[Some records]
——————
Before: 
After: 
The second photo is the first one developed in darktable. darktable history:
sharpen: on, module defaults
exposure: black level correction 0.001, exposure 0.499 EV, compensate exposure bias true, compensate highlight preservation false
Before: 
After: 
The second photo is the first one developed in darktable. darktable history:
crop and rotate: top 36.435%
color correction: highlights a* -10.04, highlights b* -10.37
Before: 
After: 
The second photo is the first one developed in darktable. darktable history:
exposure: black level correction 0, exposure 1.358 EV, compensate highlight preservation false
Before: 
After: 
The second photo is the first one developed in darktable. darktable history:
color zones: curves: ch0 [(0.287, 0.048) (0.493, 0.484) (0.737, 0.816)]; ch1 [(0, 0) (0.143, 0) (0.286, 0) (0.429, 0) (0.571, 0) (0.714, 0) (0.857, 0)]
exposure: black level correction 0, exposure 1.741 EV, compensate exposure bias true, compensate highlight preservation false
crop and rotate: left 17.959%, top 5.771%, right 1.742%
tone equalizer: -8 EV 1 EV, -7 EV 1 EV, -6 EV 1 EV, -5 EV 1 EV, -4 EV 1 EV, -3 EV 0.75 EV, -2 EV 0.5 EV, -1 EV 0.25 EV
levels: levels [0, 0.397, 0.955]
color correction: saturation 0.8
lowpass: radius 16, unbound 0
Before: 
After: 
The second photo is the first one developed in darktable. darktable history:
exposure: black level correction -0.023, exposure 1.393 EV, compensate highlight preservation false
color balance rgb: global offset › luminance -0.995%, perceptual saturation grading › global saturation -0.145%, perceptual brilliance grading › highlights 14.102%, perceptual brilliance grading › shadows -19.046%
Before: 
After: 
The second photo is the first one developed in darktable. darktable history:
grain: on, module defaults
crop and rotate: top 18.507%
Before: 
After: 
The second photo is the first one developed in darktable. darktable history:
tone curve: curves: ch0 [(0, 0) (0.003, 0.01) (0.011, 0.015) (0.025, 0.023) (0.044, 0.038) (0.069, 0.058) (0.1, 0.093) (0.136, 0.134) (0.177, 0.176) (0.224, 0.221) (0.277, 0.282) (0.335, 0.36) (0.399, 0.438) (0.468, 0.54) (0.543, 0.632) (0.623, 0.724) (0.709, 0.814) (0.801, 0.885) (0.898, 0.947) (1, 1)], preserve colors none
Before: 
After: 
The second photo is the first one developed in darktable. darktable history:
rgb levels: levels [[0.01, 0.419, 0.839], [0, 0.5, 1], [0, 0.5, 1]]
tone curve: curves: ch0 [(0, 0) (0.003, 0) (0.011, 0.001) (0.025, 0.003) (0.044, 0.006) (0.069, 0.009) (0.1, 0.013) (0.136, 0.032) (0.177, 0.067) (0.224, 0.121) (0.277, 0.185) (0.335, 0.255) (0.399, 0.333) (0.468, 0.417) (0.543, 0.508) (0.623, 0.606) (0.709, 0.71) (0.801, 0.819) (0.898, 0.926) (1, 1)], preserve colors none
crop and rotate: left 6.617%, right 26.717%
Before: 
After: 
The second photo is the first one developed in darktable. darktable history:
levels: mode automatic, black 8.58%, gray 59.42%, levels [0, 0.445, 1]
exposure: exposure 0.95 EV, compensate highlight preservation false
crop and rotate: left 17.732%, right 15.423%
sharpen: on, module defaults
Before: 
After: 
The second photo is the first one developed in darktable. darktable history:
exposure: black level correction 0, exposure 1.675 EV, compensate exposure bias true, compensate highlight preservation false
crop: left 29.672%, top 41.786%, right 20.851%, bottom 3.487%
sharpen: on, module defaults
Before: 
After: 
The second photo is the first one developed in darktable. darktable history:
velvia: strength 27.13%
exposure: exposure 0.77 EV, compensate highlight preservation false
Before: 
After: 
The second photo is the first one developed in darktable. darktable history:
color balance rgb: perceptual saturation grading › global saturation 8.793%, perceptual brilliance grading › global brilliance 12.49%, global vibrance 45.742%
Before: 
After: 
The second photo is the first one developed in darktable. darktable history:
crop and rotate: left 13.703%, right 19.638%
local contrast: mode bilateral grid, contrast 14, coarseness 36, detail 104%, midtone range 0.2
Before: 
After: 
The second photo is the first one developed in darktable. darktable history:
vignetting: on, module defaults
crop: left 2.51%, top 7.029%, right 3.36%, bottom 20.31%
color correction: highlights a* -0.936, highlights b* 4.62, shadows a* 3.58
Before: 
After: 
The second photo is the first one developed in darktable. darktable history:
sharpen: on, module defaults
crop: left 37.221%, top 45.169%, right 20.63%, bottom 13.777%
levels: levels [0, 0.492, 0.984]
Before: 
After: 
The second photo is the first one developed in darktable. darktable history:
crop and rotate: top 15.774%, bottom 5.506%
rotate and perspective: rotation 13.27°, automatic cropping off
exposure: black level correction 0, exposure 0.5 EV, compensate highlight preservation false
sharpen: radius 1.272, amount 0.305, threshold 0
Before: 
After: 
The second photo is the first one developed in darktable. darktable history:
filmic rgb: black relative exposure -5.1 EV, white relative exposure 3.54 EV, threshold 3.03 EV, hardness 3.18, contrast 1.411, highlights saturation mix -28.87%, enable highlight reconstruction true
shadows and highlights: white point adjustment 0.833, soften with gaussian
——————
▸ **Work to be completed**:
Please transcribe the records from the very beginning down to the line containing "lowpass: radius 16, unbound 0", with that line included, reproducing each line unchanged.

▸ **Response to the exercise**:
Before: 
After: 
The second photo is the first one developed in darktable. darktable history:
sharpen: on, module defaults
exposure: black level correction 0.001, exposure 0.499 EV, compensate exposure bias true, compensate highlight preservation false
Before: 
After: 
The second photo is the first one developed in darktable. darktable history:
crop and rotate: top 36.435%
color correction: highlights a* -10.04, highlights b* -10.37
Before: 
After: 
The second photo is the first one developed in darktable. darktable history:
exposure: black level correction 0, exposure 1.358 EV, compensate highlight preservation false
Before: 
After: 
The second photo is the first one developed in darktable. darktable history:
color zones: curves: ch0 [(0.287, 0.048) (0.493, 0.484) (0.737, 0.816)]; ch1 [(0, 0) (0.143, 0) (0.286, 0) (0.429, 0) (0.571, 0) (0.714, 0) (0.857, 0)]
exposure: black level correction 0, exposure 1.741 EV, compensate exposure bias true, compensate highlight preservation false
crop and rotate: left 17.959%, top 5.771%, right 1.742%
tone equalizer: -8 EV 1 EV, -7 EV 1 EV, -6 EV 1 EV, -5 EV 1 EV, -4 EV 1 EV, -3 EV 0.75 EV, -2 EV 0.5 EV, -1 EV 0.25 EV
levels: levels [0, 0.397, 0.955]
color correction: saturation 0.8
lowpass: radius 16, unbound 0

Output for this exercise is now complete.